[Extracted page text data]
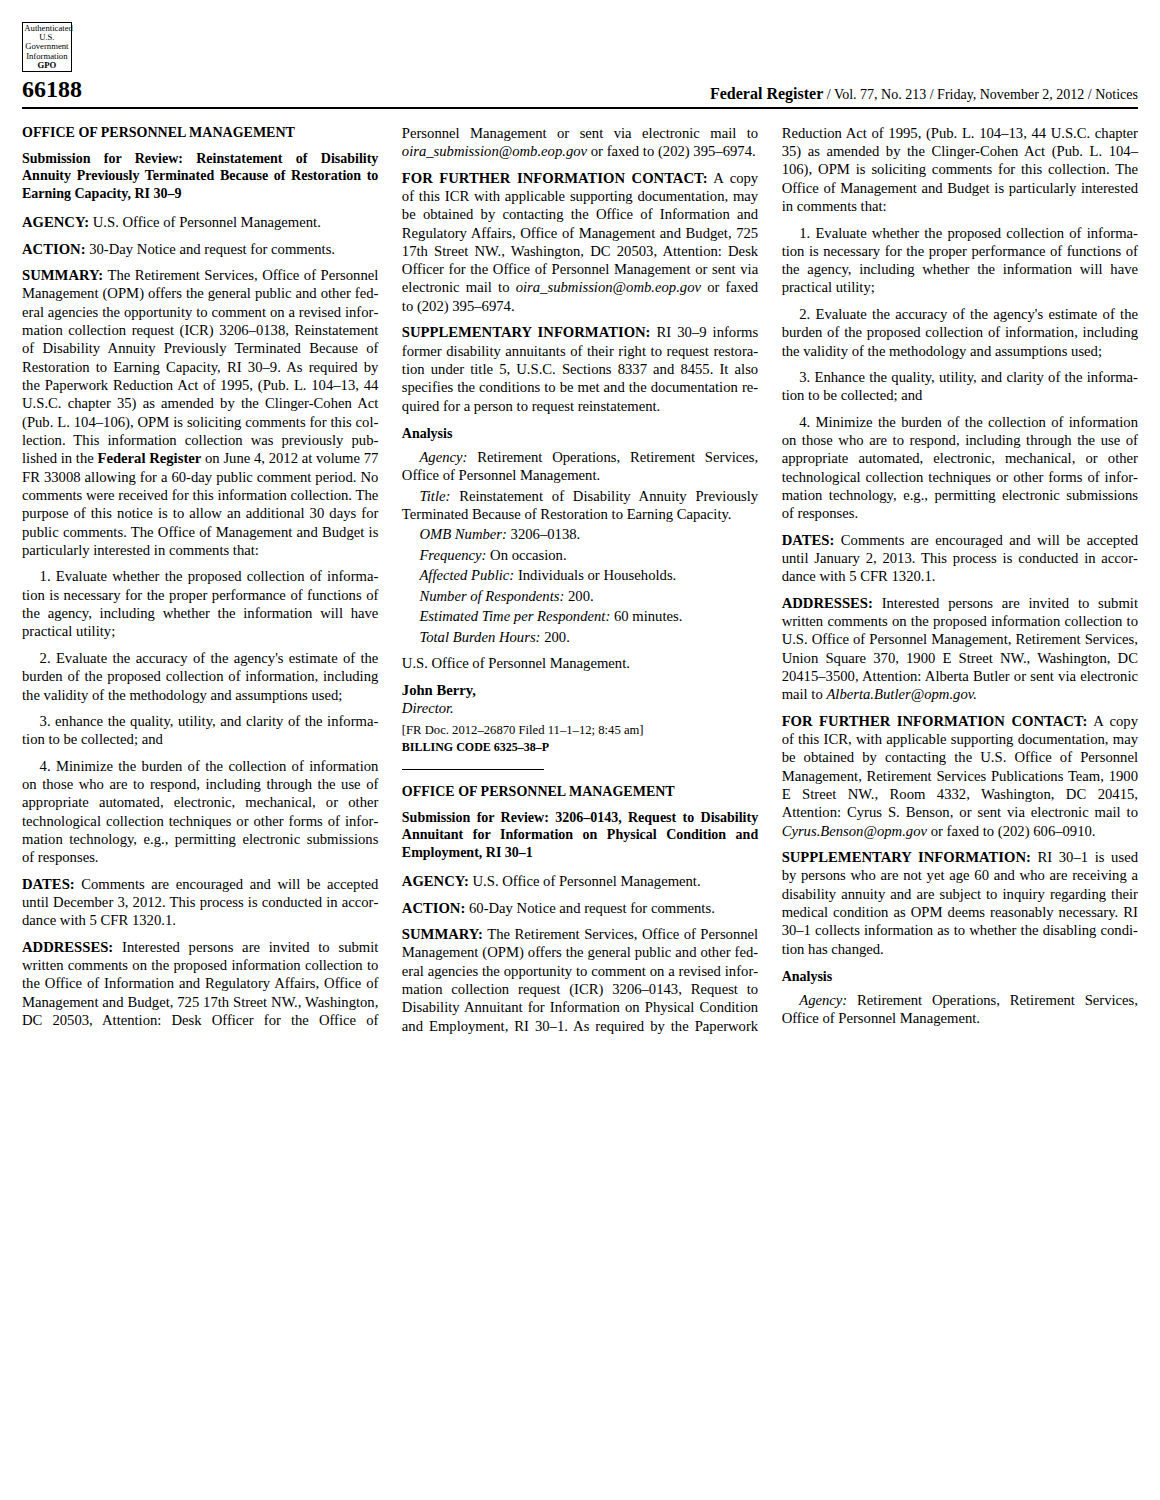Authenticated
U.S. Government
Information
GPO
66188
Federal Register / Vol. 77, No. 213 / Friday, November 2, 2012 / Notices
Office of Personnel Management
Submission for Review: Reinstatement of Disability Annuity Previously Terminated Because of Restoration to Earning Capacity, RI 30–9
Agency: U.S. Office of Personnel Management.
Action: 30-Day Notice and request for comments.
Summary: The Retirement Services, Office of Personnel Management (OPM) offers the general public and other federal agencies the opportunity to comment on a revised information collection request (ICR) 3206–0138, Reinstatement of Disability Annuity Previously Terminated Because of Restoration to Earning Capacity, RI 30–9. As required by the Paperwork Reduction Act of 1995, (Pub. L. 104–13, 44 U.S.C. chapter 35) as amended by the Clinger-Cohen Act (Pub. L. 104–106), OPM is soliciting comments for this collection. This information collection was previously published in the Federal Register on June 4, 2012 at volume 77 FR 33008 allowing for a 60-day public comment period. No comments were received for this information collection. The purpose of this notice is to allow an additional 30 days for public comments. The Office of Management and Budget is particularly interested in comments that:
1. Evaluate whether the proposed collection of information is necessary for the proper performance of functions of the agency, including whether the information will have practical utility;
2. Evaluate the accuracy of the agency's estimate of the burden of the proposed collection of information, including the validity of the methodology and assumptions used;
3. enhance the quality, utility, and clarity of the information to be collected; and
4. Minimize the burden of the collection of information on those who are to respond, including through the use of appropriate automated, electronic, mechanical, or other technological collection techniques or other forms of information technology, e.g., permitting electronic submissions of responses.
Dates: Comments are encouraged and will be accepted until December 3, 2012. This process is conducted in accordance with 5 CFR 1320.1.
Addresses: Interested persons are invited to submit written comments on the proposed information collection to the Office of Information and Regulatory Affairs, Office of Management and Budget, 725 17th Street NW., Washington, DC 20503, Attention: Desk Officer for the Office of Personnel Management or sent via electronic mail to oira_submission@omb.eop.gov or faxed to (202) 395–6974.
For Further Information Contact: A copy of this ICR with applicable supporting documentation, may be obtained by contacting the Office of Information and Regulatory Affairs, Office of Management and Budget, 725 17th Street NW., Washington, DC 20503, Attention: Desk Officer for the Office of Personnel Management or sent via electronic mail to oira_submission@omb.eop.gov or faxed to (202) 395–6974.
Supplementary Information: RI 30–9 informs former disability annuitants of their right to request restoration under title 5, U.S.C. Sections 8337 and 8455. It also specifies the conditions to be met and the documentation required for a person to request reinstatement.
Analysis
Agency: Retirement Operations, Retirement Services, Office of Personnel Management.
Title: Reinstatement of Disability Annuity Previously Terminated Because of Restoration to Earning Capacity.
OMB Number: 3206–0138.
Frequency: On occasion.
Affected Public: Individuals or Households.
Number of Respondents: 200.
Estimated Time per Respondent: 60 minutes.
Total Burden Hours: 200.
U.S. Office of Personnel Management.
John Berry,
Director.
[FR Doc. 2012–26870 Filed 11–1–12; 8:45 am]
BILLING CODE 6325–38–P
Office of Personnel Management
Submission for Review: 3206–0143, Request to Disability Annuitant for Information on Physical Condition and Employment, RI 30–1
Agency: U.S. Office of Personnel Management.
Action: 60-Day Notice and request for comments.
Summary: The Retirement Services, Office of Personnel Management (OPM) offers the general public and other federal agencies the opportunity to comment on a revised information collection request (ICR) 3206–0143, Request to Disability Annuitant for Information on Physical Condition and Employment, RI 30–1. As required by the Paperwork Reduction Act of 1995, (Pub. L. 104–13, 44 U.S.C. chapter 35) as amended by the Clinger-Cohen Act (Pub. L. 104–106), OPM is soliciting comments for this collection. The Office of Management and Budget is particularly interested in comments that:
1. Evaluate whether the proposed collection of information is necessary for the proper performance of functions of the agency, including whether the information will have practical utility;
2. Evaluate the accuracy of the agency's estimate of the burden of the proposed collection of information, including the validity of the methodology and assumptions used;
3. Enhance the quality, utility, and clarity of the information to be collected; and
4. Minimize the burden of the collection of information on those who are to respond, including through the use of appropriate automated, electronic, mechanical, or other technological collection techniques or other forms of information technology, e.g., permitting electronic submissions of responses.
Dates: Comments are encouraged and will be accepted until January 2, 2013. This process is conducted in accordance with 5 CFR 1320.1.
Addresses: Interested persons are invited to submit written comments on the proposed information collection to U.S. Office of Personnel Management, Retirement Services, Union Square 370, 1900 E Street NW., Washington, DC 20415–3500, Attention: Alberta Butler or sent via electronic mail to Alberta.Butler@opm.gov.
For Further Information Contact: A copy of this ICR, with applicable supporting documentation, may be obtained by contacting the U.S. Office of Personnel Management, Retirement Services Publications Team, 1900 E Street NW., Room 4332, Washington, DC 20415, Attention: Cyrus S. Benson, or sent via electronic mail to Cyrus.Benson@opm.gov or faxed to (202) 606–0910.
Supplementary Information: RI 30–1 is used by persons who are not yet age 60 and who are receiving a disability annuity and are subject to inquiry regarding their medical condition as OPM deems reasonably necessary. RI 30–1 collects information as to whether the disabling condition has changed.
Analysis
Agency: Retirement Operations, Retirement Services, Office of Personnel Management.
--
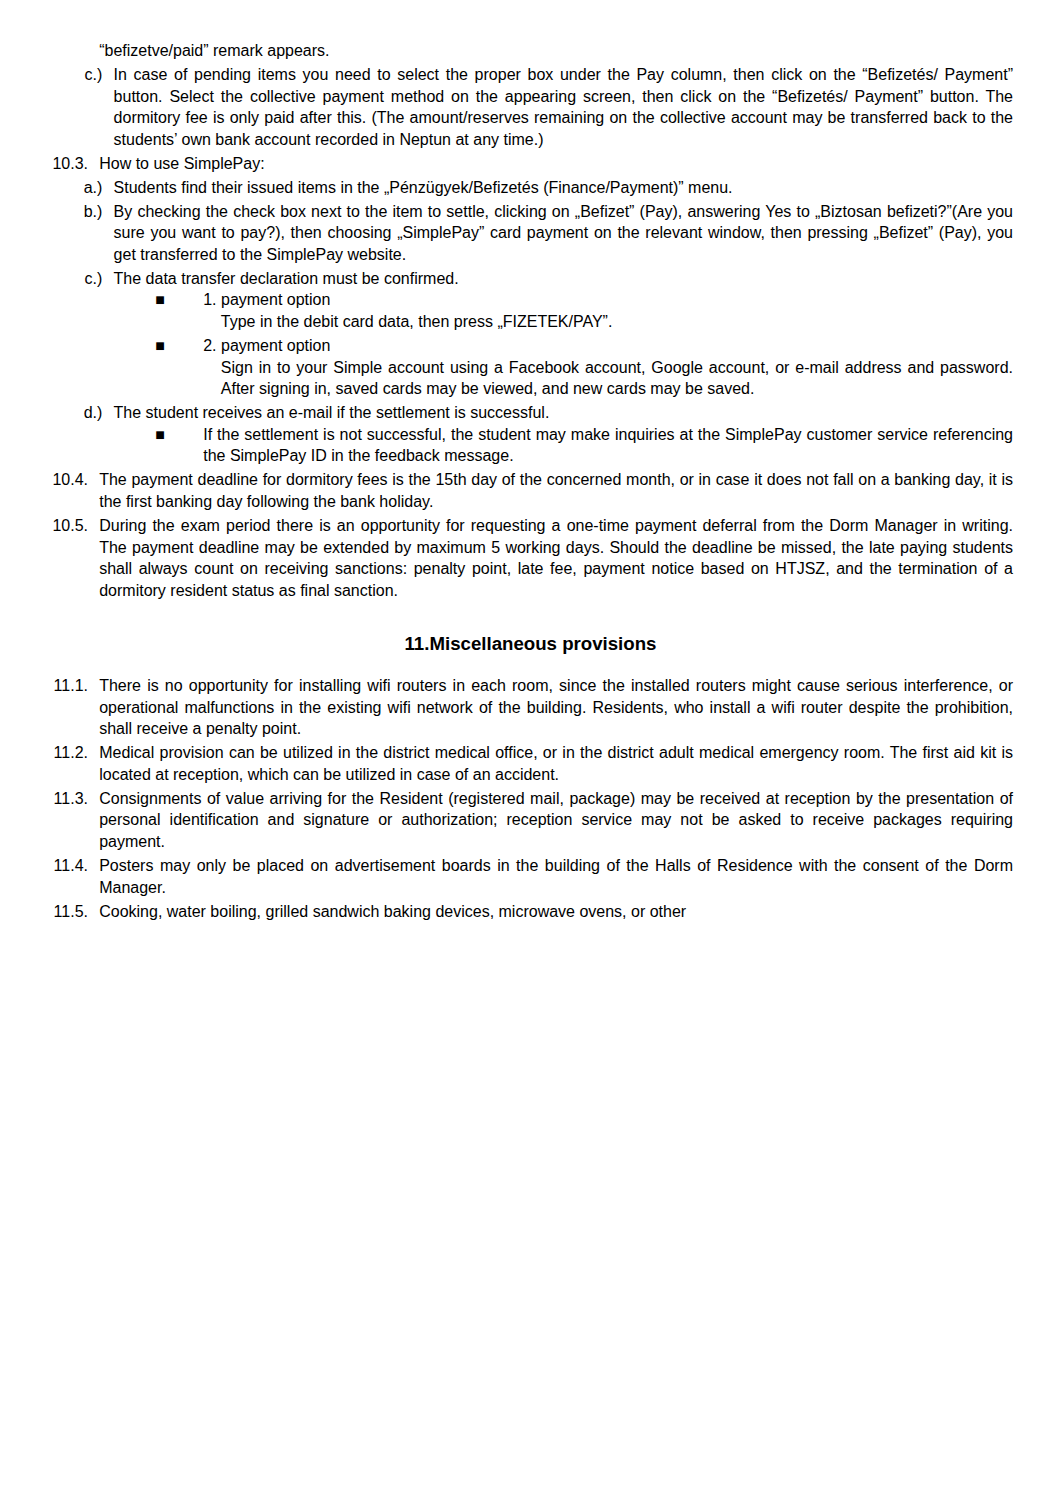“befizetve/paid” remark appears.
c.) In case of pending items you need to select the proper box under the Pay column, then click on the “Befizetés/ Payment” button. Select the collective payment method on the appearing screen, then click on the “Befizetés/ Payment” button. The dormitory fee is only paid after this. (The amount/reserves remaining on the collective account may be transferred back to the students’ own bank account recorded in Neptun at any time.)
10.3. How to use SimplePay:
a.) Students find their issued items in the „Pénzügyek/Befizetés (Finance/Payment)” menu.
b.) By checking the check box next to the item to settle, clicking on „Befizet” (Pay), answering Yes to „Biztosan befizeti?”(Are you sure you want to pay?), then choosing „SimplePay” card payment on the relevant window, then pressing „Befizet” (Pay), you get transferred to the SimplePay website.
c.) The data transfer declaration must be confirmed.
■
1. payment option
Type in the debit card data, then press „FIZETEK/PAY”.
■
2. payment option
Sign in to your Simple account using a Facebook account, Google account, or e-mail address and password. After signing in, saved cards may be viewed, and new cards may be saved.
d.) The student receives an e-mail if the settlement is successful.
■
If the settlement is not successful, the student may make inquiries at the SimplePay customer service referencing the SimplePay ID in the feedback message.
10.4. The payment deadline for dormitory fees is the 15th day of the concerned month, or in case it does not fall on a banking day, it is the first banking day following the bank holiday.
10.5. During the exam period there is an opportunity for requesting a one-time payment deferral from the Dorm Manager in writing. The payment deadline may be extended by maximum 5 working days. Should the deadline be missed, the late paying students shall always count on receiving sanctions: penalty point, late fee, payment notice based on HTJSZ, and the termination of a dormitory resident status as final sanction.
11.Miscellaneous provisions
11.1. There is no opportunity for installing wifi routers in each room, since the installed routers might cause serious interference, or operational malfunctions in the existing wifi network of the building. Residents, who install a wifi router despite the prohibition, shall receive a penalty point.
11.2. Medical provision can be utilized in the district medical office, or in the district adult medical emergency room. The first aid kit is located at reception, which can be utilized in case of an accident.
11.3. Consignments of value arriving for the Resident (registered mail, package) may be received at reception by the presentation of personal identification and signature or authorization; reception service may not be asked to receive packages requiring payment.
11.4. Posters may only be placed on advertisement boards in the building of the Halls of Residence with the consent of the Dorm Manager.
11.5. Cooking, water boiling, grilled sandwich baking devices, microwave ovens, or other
--
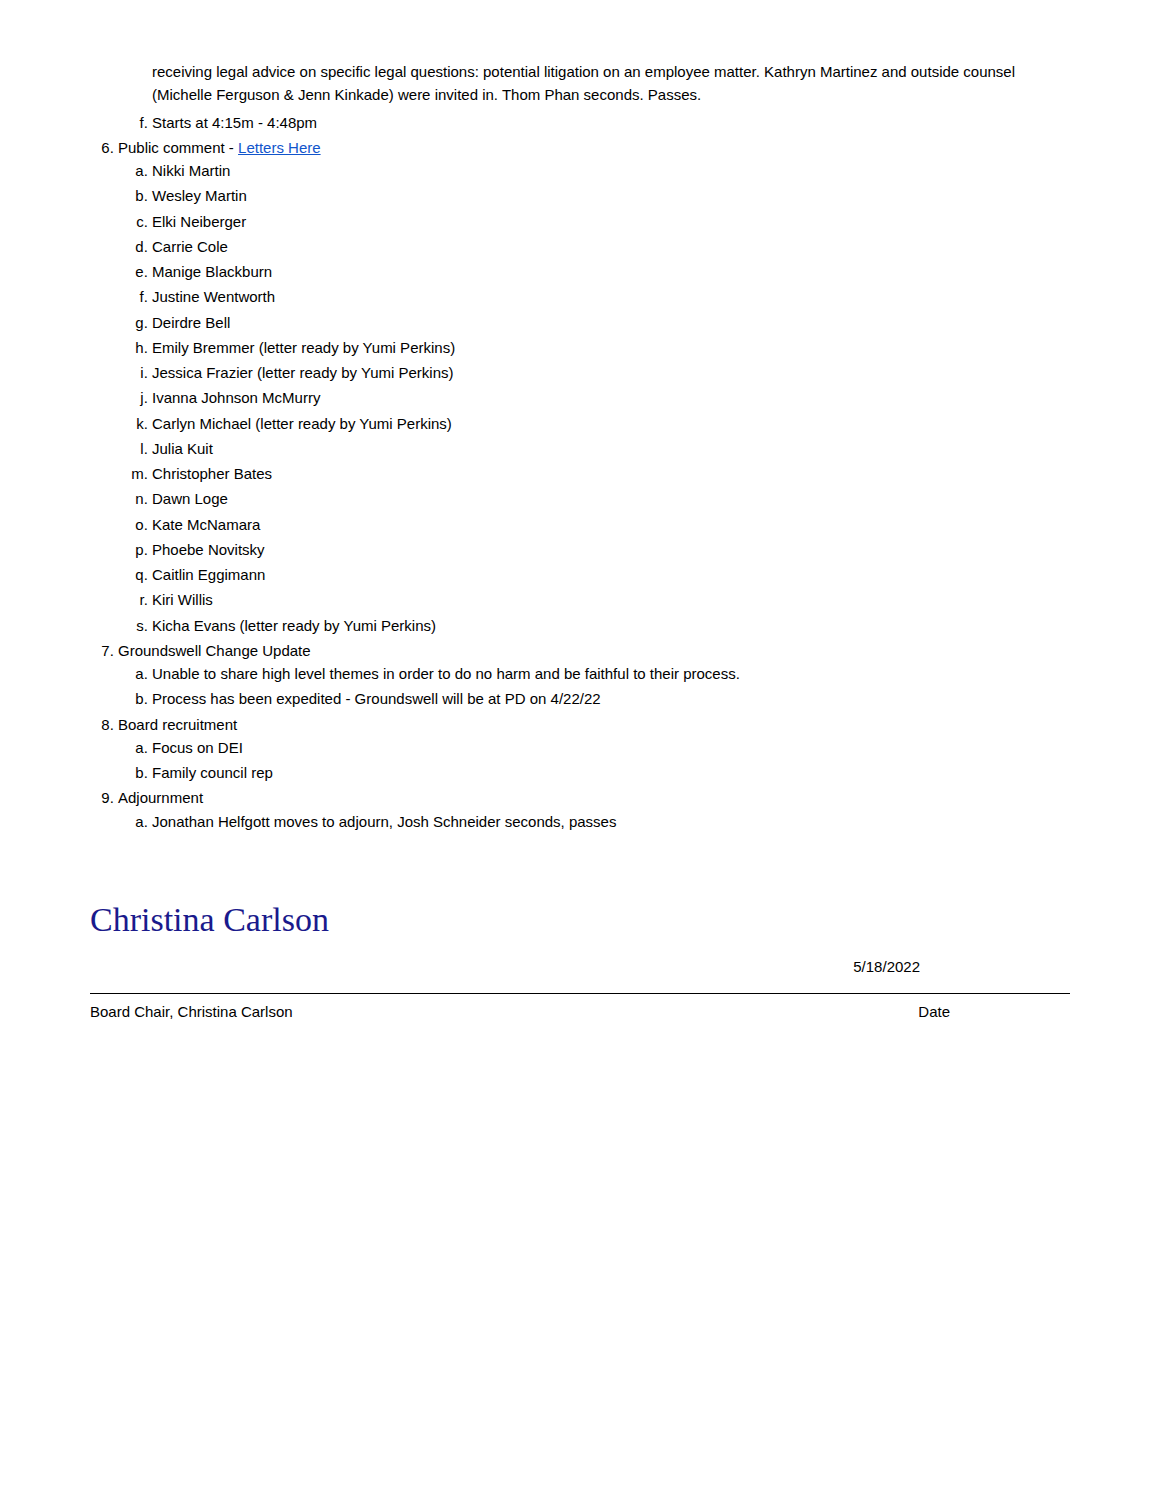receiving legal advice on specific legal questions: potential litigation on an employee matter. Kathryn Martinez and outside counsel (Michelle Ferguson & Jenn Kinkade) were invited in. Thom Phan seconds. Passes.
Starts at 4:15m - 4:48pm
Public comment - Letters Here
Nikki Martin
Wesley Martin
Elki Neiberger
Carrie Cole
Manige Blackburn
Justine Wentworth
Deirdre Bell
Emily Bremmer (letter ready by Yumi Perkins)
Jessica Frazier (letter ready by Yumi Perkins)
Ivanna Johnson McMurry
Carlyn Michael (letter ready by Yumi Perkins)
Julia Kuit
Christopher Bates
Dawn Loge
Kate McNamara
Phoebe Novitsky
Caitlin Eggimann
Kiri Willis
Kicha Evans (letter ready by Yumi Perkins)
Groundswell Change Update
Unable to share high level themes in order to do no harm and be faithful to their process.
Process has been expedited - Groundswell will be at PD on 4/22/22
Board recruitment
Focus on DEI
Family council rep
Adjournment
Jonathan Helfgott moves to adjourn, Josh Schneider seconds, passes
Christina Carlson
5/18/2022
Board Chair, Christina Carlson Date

» **DESCRIPTION OF THE TASK**
Going through the entries above, show each line that contains "Further".

» **OUTPUT FOR THIS TASK**
For Further Information Contact: A copy of this ICR with applicable supporting documentation, may be obtained by contacting the Office of Information and Regulatory Affairs, Office of Management and Budget, 725 17th Street NW., Washington, DC 20503, Attention: Desk Officer for the Office of Personnel Management or sent via electronic mail to oira_submission@omb.eop.gov or faxed to (202) 395–6974.
For Further Information Contact: A copy of this ICR, with applicable supporting documentation, may be obtained by contacting the U.S. Office of Personnel Management, Retirement Services Publications Team, 1900 E Street NW., Room 4332, Washington, DC 20415, Attention: Cyrus S. Benson, or sent via electronic mail to Cyrus.Benson@opm.gov or faxed to (202) 606–0910.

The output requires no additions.